Goal: Copy every line of the rows below without changing any field name or value.

Collection entries:

[Begin]

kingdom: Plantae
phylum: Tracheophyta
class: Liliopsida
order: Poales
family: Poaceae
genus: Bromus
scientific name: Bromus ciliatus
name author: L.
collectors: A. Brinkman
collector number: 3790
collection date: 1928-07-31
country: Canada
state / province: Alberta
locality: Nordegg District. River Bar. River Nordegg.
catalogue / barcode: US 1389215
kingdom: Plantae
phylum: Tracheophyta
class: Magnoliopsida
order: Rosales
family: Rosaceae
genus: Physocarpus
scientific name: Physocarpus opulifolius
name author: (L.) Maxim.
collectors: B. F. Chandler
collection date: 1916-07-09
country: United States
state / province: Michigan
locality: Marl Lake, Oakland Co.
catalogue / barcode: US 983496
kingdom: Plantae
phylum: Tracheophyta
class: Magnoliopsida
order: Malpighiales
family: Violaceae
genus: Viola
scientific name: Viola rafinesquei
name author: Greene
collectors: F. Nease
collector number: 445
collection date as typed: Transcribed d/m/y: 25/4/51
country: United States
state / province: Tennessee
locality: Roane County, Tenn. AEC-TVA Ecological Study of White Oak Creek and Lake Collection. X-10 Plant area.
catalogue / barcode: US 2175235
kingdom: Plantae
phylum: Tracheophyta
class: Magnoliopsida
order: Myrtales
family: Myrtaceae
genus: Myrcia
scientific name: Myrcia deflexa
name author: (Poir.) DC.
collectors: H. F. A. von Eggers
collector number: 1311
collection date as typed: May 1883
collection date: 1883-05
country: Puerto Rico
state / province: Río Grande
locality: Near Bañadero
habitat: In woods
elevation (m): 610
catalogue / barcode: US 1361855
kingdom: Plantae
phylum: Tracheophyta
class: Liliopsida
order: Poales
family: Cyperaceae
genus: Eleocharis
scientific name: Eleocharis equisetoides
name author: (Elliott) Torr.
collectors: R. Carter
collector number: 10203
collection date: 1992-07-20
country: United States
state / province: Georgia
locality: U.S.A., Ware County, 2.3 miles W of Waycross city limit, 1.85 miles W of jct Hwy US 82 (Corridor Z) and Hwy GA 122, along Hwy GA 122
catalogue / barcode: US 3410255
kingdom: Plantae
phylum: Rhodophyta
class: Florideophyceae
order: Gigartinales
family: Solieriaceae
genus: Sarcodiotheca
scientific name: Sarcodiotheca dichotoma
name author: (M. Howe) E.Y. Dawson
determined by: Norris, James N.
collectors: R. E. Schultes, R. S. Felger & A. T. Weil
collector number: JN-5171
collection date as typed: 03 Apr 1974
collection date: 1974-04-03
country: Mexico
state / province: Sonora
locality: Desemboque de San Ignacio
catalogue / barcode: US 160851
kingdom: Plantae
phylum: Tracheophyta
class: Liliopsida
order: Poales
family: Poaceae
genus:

[End]

Written reply:
kingdom: Plantae
phylum: Tracheophyta
class: Liliopsida
order: Poales
family: Poaceae
genus: Bromus
scientific name: Bromus ciliatus
name author: L.
collectors: A. Brinkman
collector number: 3790
collection date: 1928-07-31
country: Canada
state / province: Alberta
locality: Nordegg District. River Bar. River Nordegg.
catalogue / barcode: US 1389215
kingdom: Plantae
phylum: Tracheophyta
class: Magnoliopsida
order: Rosales
family: Rosaceae
genus: Physocarpus
scientific name: Physocarpus opulifolius
name author: (L.) Maxim.
collectors: B. F. Chandler
collection date: 1916-07-09
country: United States
state / province: Michigan
locality: Marl Lake, Oakland Co.
catalogue / barcode: US 983496
kingdom: Plantae
phylum: Tracheophyta
class: Magnoliopsida
order: Malpighiales
family: Violaceae
genus: Viola
scientific name: Viola rafinesquei
name author: Greene
collectors: F. Nease
collector number: 445
collection date as typed: Transcribed d/m/y: 25/4/51
country: United States
state / province: Tennessee
locality: Roane County, Tenn. AEC-TVA Ecological Study of White Oak Creek and Lake Collection. X-10 Plant area.
catalogue / barcode: US 2175235
kingdom: Plantae
phylum: Tracheophyta
class: Magnoliopsida
order: Myrtales
family: Myrtaceae
genus: Myrcia
scientific name: Myrcia deflexa
name author: (Poir.) DC.
collectors: H. F. A. von Eggers
collector number: 1311
collection date as typed: May 1883
collection date: 1883-05
country: Puerto Rico
state / province: Río Grande
locality: Near Bañadero
habitat: In woods
elevation (m): 610
catalogue / barcode: US 1361855
kingdom: Plantae
phylum: Tracheophyta
class: Liliopsida
order: Poales
family: Cyperaceae
genus: Eleocharis
scientific name: Eleocharis equisetoides
name author: (Elliott) Torr.
collectors: R. Carter
collector number: 10203
collection date: 1992-07-20
country: United States
state / province: Georgia
locality: U.S.A., Ware County, 2.3 miles W of Waycross city limit, 1.85 miles W of jct Hwy US 82 (Corridor Z) and Hwy GA 122, along Hwy GA 122
catalogue / barcode: US 3410255
kingdom: Plantae
phylum: Rhodophyta
class: Florideophyceae
order: Gigartinales
family: Solieriaceae
genus: Sarcodiotheca
scientific name: Sarcodiotheca dichotoma
name author: (M. Howe) E.Y. Dawson
determined by: Norris, James N.
collectors: R. E. Schultes, R. S. Felger & A. T. Weil
collector number: JN-5171
collection date as typed: 03 Apr 1974
collection date: 1974-04-03
country: Mexico
state / province: Sonora
locality: Desemboque de San Ignacio
catalogue / barcode: US 160851
kingdom: Plantae
phylum: Tracheophyta
class: Liliopsida
order: Poales
family: Poaceae
genus:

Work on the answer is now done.